I am new here and this may have already been discussed,but couldn't find anything. I have a 424 international. tractor has no down pressure on rear hydraulics. is this normal? trying to use a box blade and all it does is ride the surface. This is my first tractor so forgive my ignorance.


----------



## Hoodoo Valley (Nov 14, 2006)

Welcome to the forum Billybob! If you're talking about your 3 point hitch, then it's doing exactly as it's supposed to. Nothing wrong with it.


----------



## billybob36251 (Jan 13, 2020)

hoodoo, yes I'm talking about 3 point hitch. Thanks for the response.


----------



## pogobill (Jan 31, 2012)

As Hoodoo stated, that's the way they are.
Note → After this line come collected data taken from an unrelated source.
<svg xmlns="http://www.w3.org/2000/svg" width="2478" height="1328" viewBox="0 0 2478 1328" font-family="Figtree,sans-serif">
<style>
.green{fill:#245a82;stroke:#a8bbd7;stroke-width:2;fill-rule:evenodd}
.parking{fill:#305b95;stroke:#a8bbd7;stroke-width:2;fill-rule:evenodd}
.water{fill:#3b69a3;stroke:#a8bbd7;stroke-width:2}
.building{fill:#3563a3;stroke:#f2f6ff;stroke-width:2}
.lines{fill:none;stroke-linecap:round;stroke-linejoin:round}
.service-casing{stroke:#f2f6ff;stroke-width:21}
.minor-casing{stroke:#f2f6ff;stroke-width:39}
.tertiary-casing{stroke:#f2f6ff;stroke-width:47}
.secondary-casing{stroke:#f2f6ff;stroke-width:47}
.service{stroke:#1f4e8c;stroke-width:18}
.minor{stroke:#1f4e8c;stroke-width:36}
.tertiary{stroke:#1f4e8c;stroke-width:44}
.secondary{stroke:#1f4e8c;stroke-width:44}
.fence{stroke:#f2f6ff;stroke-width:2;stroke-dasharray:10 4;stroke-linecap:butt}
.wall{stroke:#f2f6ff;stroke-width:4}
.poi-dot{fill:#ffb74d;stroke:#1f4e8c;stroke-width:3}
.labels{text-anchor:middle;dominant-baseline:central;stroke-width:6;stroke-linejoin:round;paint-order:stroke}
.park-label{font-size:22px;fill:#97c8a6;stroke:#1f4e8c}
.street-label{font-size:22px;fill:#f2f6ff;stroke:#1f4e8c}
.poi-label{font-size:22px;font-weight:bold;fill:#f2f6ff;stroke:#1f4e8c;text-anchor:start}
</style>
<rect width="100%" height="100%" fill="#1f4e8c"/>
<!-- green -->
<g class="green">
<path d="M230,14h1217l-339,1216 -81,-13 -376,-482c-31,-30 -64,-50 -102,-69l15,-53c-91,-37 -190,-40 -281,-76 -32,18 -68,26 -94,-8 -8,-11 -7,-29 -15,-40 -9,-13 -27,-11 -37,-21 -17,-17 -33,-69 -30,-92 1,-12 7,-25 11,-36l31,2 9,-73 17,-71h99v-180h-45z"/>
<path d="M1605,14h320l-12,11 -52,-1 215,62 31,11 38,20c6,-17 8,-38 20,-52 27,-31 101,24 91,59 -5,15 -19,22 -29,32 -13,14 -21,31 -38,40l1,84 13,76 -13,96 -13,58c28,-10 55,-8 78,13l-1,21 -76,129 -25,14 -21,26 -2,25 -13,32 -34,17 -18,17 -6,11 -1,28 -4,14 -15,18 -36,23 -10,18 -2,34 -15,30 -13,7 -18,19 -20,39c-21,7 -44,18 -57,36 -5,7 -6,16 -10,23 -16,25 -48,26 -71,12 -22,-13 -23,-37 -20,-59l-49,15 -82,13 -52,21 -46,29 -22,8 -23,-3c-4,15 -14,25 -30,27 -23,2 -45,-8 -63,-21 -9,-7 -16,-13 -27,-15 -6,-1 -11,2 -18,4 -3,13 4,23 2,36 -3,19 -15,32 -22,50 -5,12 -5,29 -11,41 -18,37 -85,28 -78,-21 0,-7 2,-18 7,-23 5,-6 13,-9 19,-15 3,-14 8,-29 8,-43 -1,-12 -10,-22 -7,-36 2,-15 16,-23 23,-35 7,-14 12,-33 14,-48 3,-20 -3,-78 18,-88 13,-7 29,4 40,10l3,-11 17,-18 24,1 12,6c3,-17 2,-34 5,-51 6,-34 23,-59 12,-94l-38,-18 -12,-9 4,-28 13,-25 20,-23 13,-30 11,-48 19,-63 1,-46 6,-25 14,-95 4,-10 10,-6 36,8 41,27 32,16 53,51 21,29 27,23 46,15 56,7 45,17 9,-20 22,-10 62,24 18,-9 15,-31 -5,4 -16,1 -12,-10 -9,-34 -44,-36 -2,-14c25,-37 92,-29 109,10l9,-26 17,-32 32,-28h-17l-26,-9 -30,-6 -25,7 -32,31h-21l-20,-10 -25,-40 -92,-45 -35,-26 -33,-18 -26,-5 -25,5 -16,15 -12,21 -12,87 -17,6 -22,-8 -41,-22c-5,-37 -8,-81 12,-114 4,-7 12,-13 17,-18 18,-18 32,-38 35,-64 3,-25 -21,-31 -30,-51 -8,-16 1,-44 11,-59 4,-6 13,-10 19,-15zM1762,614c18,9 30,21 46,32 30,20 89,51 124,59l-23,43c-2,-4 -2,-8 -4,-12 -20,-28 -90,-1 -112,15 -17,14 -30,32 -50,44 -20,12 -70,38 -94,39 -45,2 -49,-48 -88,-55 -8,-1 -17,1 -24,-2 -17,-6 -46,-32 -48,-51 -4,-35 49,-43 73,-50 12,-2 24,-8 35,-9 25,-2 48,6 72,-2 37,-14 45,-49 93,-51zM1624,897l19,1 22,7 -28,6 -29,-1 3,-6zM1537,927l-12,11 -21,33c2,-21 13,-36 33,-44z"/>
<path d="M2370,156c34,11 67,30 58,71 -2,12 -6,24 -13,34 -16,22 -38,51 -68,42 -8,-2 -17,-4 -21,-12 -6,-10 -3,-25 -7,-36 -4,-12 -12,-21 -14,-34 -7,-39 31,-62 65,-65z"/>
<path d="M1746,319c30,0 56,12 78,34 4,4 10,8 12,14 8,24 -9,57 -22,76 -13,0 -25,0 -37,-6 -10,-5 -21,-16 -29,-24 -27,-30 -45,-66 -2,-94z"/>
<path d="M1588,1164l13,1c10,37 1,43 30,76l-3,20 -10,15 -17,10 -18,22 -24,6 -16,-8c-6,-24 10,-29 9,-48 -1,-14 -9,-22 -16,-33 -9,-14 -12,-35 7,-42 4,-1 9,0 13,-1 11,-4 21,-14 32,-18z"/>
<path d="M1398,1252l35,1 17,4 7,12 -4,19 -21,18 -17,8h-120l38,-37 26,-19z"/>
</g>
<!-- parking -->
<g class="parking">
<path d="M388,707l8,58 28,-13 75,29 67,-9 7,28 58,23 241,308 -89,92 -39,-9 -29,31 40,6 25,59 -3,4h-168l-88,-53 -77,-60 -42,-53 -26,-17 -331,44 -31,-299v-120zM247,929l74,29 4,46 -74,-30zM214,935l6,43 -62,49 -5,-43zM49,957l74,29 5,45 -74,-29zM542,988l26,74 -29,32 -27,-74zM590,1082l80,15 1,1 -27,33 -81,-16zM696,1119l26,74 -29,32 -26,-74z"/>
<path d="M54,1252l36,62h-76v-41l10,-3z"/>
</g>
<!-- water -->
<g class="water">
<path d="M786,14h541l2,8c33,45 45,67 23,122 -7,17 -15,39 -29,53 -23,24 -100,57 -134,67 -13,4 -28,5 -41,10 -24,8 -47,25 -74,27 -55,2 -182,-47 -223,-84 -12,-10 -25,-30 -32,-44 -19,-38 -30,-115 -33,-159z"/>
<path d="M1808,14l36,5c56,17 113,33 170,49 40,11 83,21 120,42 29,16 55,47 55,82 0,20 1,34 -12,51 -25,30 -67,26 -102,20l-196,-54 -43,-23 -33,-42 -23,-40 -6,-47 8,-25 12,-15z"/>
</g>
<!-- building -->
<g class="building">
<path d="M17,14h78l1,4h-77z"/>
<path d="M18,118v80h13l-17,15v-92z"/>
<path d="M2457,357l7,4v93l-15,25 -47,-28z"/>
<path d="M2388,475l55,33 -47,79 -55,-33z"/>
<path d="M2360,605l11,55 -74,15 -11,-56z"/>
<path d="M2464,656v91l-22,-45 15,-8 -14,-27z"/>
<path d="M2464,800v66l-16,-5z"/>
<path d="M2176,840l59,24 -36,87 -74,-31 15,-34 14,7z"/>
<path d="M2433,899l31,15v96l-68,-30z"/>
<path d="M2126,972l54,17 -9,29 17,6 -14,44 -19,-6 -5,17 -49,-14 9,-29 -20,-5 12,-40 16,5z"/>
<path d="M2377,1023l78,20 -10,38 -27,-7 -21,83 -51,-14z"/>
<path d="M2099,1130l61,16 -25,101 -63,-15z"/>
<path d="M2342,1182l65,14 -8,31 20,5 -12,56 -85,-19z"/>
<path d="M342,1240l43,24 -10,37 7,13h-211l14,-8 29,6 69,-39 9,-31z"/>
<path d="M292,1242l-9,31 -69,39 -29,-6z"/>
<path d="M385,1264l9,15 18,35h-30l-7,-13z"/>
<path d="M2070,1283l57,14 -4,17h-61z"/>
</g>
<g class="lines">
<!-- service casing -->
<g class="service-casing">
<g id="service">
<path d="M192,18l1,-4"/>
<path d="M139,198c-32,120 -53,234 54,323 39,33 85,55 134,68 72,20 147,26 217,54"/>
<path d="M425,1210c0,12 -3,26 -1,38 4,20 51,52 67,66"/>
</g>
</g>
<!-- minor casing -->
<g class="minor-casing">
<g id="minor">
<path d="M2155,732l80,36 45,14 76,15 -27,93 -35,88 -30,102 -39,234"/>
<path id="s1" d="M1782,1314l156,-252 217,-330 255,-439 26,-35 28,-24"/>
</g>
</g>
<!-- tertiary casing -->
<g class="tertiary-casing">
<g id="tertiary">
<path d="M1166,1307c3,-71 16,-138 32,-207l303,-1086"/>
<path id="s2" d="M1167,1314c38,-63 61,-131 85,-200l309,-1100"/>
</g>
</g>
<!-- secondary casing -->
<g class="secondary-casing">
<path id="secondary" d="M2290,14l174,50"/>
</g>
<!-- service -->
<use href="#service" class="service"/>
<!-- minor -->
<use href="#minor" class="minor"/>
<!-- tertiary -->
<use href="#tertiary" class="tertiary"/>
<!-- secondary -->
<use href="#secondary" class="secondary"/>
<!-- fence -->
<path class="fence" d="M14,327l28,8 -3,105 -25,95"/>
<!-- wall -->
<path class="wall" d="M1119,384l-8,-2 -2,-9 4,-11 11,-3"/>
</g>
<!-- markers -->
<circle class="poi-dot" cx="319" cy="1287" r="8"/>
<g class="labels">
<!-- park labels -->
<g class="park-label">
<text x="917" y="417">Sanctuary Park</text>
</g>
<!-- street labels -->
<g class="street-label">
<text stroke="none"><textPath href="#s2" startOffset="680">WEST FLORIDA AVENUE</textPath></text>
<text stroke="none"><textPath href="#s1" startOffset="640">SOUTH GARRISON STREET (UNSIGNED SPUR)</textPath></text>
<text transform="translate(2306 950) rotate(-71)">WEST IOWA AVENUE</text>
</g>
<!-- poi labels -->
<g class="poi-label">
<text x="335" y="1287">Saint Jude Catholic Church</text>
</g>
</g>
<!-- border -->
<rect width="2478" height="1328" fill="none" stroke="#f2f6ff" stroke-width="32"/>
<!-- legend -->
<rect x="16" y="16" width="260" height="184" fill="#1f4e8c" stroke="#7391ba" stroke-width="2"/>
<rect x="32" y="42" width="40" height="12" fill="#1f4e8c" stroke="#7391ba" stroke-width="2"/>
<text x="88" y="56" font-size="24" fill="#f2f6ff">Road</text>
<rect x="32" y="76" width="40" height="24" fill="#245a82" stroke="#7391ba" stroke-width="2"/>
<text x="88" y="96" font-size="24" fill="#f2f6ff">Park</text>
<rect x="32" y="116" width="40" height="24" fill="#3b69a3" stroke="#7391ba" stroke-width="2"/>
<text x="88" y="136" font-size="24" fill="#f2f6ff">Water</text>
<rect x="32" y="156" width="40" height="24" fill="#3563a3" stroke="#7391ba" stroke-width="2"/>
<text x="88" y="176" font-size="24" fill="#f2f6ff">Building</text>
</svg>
If you need to dig, or get a good bite with the box blade, put your rippers down to where they work best for you. You can also shorten the top link to get the rippers to dig more aggressively, or lengthen top link to get the box blade to dig harder. If you have grass or vegetation on the ground you are working, you'll really need the rippers to break up the ground a little. Play with it a little to get it to do what you need doing.


----------



## billybob36251 (Jan 13, 2020)

Pogobill, thanks for the info.


----------